* begin PROVIDED RECORDS *

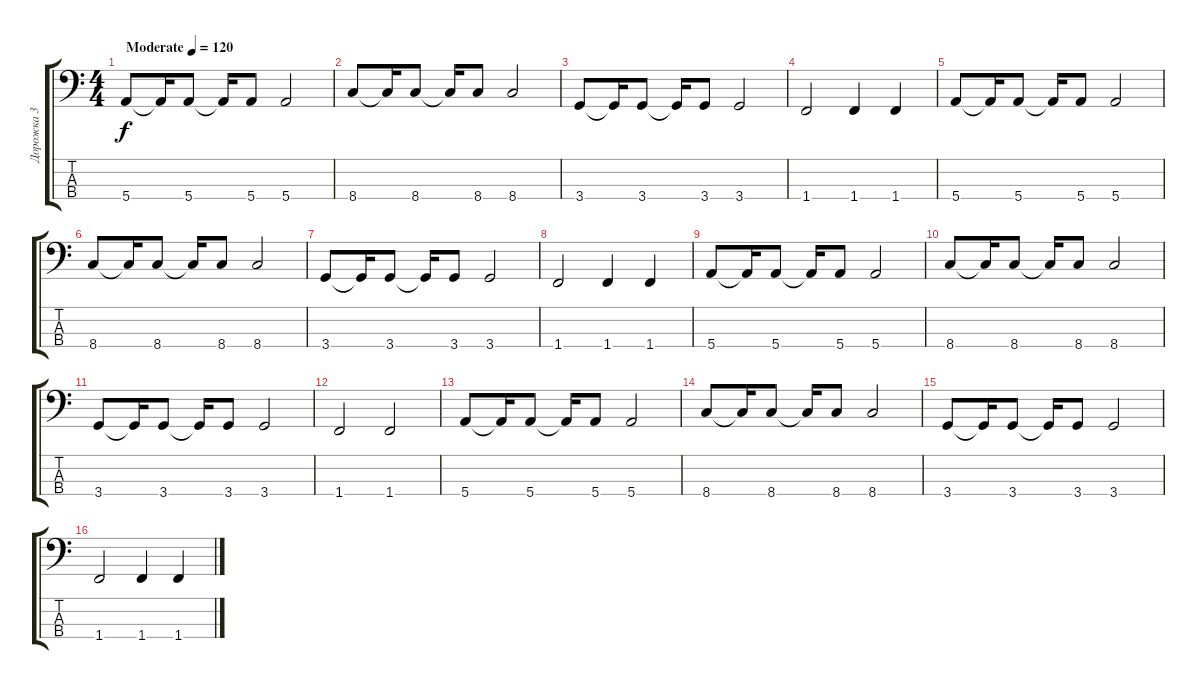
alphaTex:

\track ("Дорожка 3" "Дорожка 3") {instrument electricbassfinger}
\staff {score tabs}
\tuning (G2 D2 A1 E1) {hide}
\ts (4 4)
\tempo (120 "Moderate")
\clef f4
\ks c
5.4.8{dy f instrument electricbassfinger} 5.4{t}.16 5.4.8 5.4{t}.16 5.4.8 5.4.2 |
8.4.8 8.4{t}.16 8.4.8 8.4{t}.16 8.4.8 8.4.2 |
3.4.8 3.4{t}.16 3.4.8 3.4{t}.16 3.4.8 3.4.2 |
1.4.2 1.4.4 1.4.4 |
5.4.8 5.4{t}.16 5.4.8 5.4{t}.16 5.4.8 5.4.2 |
8.4.8 8.4{t}.16 8.4.8 8.4{t}.16 8.4.8 8.4.2 |
3.4.8 3.4{t}.16 3.4.8 3.4{t}.16 3.4.8 3.4.2 |
1.4.2 1.4.4 1.4.4 |
5.4.8 5.4{t}.16 5.4.8 5.4{t}.16 5.4.8 5.4.2 |
8.4.8 8.4{t}.16 8.4.8 8.4{t}.16 8.4.8 8.4.2 |
3.4.8 3.4{t}.16 3.4.8 3.4{t}.16 3.4.8 3.4.2 |
1.4.2 1.4.2 |
5.4.8 5.4{t}.16 5.4.8 5.4{t}.16 5.4.8 5.4.2 |
8.4.8 8.4{t}.16 8.4.8 8.4{t}.16 8.4.8 8.4.2 |
3.4.8 3.4{t}.16 3.4.8 3.4{t}.16 3.4.8 3.4.2 |
1.4.2 1.4.4 1.4.4
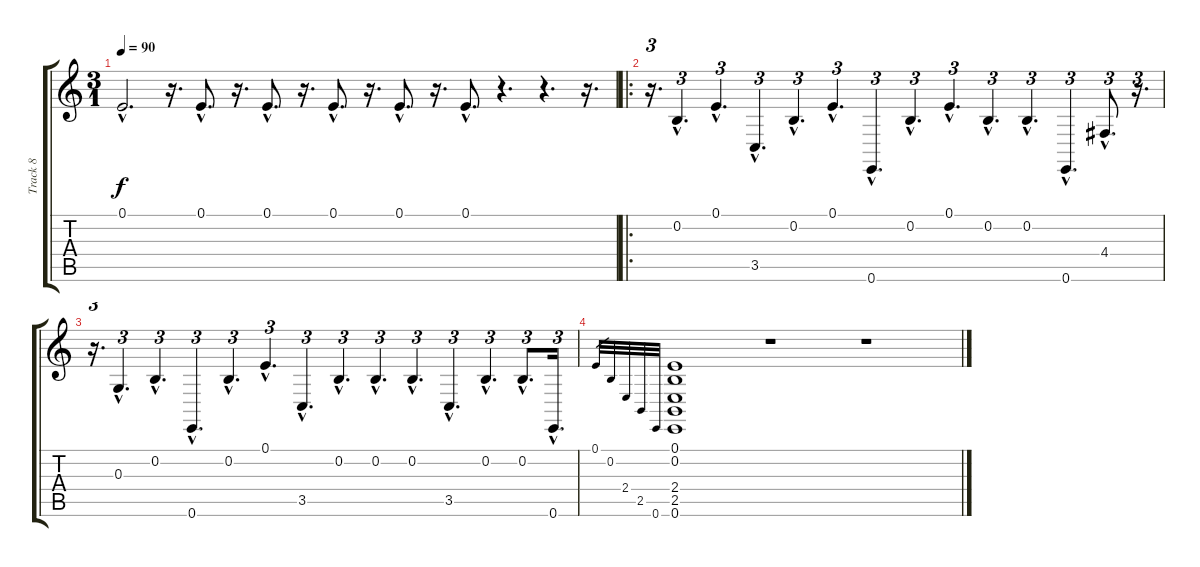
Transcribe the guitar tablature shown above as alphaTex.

\track ("Track 8" "Track 8") {instrument acousticgrandpiano}
\staff {score tabs}
\tuning (E4 B3 G3 D3 A2 E2) {hide}
\ts (3 1)
\tempo 90
\clef g2
\ks c
0.1{hac}.2{d dy f} r.16{d} 0.1{hac}.8{d} r.16{d} 0.1{hac}.8{d} r.16{d} 0.1{hac}.8{d} r.16{d} 0.1{hac}.8{d} r.16{d} 0.1{hac}.8{d} r.4{d} r.4{d} r.16{d} |
\ro
r.16{d tu (3 2)} 0.2{hac}.4{d tu (3 2)} 0.1{hac}.4{d tu (3 2)} 3.5{hac}.4{d tu (3 2)} 0.2{hac}.4{d tu (3 2)} 0.1{hac}.4{d tu (3 2)} 0.6{hac}.4{d tu (3 2)} 0.2{hac}.4{d tu (3 2)} 0.1{hac}.4{d tu (3 2)} 0.2{hac}.4{d tu (3 2)} 0.2{hac}.4{d tu (3 2)} 0.6{hac}.4{d tu (3 2)} 4.4{hac}.8{d tu (3 2)} r.16{d tu (3 2)} |
r.16{d tu (3 2)} 0.3{hac}.4{d tu (3 2)} 0.2{hac}.4{d tu (3 2)} 0.6{hac}.4{d tu (3 2)} 0.2{hac}.4{d tu (3 2)} 0.1{hac}.4{d tu (3 2)} 3.5{hac}.4{d tu (3 2)} 0.2{hac}.4{d tu (3 2)} 0.2{hac}.4{d tu (3 2)} 0.2{hac}.4{d tu (3 2)} 3.5{hac}.4{d tu (3 2)} 0.2{hac}.4{d tu (3 2)} 0.2{hac}.8{d tu (3 2)} 0.6{hac}.16{d tu (3 2)} |
0.1.32{gr} 0.2.32{gr} 2.4.32{gr} 2.5.32{gr} 0.6.32{gr} (0.1 0.2 2.4 2.5 0.6).1 r.1 r.1
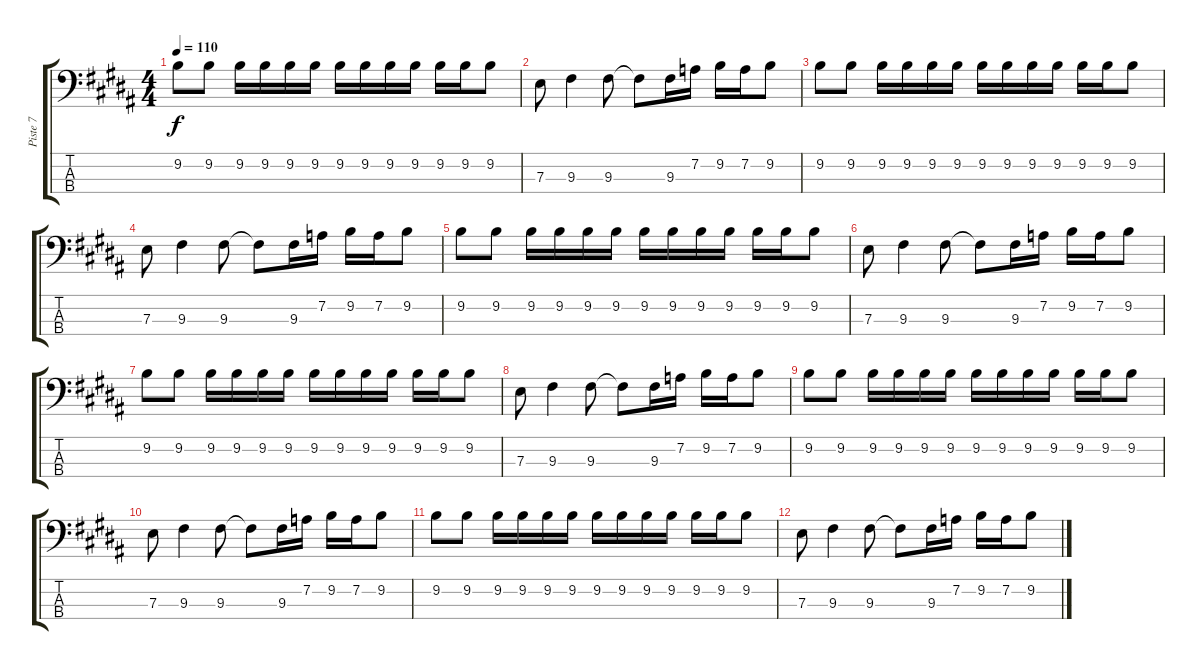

* end PROVIDED RECORDS *

# STATED GOAL
From the data above, pull out each line that contains the string "tuning", treating uppercase and lowercase as different.

# RESULT OF THIS EXERCISE
\tuning (G2 D2 A1 E1) {hide}
\tuning (E4 B3 G3 D3 A2 E2) {hide}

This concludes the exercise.